The method according to the invention can be carried out, for example, in a lead melt contained calcium or barium in the melt flow

is oxidized and thus converted into stable oxides, which then, after casting, are not attacked by air, water or diluted acids and thus have the same resistance as the lead phase.

In the above-mentioned case, the hardener is practically a corrosion point. In addition, there is a whole host of compounds that are stable to corrosive media, including intermetallic compounds that are not only insoluble in lead, but are also chemically neutral. The hardener can be in the form of nitride, fluoride, chloride, bromide, iodide, boride, carbide or suicide. For example, the calcium of a lead-calcium alloy containing 0.001 to 10% calcium can be used as CaNz, CaO, CaFa, CaCU and CaBn and as an intermetallic compound such as Ca2Sn. CaSi, CaAU. CaTl, CaCus. CaiBh, CaAgJ. CaZm j, MgXX CajP2, CaiSbz, are present.

The alloy additives can be oxidized, nitrided, fluorinated or, for example, by fumigation in the melt flow chlorinated, but must be kept in suspension in the melt in order to increase and thus avoiding a heterogeneous structure. However, the reaction products can be according to known Technologies, for example by introducing a stirring gas and / or falling below the critical Particle size, easily keep in suspension. After pouring, the stably set work Particles when solidifying as foreign nuclei and cause solidification without undercooling and a fine-grained one Structure.

Similarly, for lead alloys, 0.001 up to 10% potassium the potassium as oxide, preferably as K2O, as chloride, preferably as KC !, as iodide. preferably as KJ, as bromide, preferably as KBr, or as an intermetallic compound such as KiSb or KiBi.

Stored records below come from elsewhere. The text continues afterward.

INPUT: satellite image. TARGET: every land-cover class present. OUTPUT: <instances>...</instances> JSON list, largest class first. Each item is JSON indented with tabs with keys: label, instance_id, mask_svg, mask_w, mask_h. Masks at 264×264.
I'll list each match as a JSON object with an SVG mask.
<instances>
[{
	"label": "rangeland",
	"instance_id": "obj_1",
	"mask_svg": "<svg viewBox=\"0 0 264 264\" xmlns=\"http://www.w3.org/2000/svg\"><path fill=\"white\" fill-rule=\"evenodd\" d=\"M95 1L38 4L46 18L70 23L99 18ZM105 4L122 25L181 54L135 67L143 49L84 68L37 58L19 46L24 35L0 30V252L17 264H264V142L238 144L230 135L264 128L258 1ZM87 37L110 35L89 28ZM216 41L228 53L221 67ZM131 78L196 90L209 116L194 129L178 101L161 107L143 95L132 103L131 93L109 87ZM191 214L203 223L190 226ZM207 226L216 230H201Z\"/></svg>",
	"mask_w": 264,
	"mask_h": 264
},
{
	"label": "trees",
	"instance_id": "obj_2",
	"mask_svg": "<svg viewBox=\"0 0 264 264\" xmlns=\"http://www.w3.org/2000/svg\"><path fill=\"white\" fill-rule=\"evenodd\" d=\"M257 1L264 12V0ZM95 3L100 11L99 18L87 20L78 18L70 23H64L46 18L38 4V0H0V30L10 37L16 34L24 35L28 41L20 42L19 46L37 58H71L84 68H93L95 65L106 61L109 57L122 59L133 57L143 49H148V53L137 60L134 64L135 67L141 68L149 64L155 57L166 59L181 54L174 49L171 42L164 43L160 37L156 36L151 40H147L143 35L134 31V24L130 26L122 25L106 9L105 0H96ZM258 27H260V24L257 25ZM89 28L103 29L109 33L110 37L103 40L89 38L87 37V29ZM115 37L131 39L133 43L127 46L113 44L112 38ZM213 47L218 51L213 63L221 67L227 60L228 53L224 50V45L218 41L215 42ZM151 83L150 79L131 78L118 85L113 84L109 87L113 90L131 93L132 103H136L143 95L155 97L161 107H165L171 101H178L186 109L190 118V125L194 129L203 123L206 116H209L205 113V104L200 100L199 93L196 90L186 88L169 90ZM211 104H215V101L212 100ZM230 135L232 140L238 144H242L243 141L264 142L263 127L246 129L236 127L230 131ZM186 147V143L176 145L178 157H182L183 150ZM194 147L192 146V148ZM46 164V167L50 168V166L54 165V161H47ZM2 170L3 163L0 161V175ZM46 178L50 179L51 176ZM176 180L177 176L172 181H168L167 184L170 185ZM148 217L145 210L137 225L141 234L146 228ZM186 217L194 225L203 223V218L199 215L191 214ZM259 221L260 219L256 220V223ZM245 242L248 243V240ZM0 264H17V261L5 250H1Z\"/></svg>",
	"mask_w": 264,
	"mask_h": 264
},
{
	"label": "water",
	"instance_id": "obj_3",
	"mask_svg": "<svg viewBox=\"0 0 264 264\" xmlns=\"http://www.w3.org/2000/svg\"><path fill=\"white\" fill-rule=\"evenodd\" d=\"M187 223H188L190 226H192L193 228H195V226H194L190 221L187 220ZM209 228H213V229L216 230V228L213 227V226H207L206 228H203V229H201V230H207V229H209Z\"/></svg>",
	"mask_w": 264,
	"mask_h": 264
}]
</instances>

In the case of lead alloys with 0.001 to 10% lanthanum, the alloy addition is preferably intermetallic Connection, like LajSbj. LaAb, La2Sn, LaNis. LaTl. LaZne, LaAg3, LaCut, before. Furthermore, the lead alloy according to the invention can be used as a corrosion-resistant Phase also nitrides of potassium, titanium, aluminum or oxides of these metals as well as zinc, Contains thallium, germanium, tin, cadmium, bismuth or antimony. Furthermore, as corrosion-resistant hardeners the carbides of tungsten and potassium, nickel boride as well as tungsten, nickel, Manganese, palladium, calcium, magnesium and copper silicide suitable

Regardless of the form in which the respective If an alloy is added, the result is a lead alloy that is creep-resistant and resistant to selective corrosion always there when the alloy additive is according to the invention is present in an insoluble compound that is stable to the respective corrosive medium.

^{The creep strength is between 100 and 300 kp / cm 2} with a permanent elongation of a maximum of 1% per year at room temperature and is thus about ten times greater than that of conventional lead alloys. In addition, as tests with dilute sulfuric acid have shown, for example, the resistance to corrosion reaches that of free lead.

Claims (4)

Patent claims: 1. Process for the smelting metallurgical production against selective corrosion resistant and Dispersion-hardened lead alloys, in which a reactant of an alloy component in the alloy melt is entered, characterized in that in a usual, at least one melt which is not resistant to selective corrosion and which contains the hardener selective corrosion-causing reactants of the hardener entered and the hardener in a In the liquid or solid state insoluble compound is transferred and the compound in suspension is held. 2. The method according to claim 1, characterized in that that the hardener turns into an oxide. Nitride, fluoride. Chloride, bromide, iodide. Soride, carbide, silicide or in an intermetallic compound is transferred. 3. The method according to claim 1 or 2, characterized in that a reaction gas is introduced into the melt. 4. The method according to any one of claims 1 to 3, characterized in that a in the melt Stirring gas is introduced.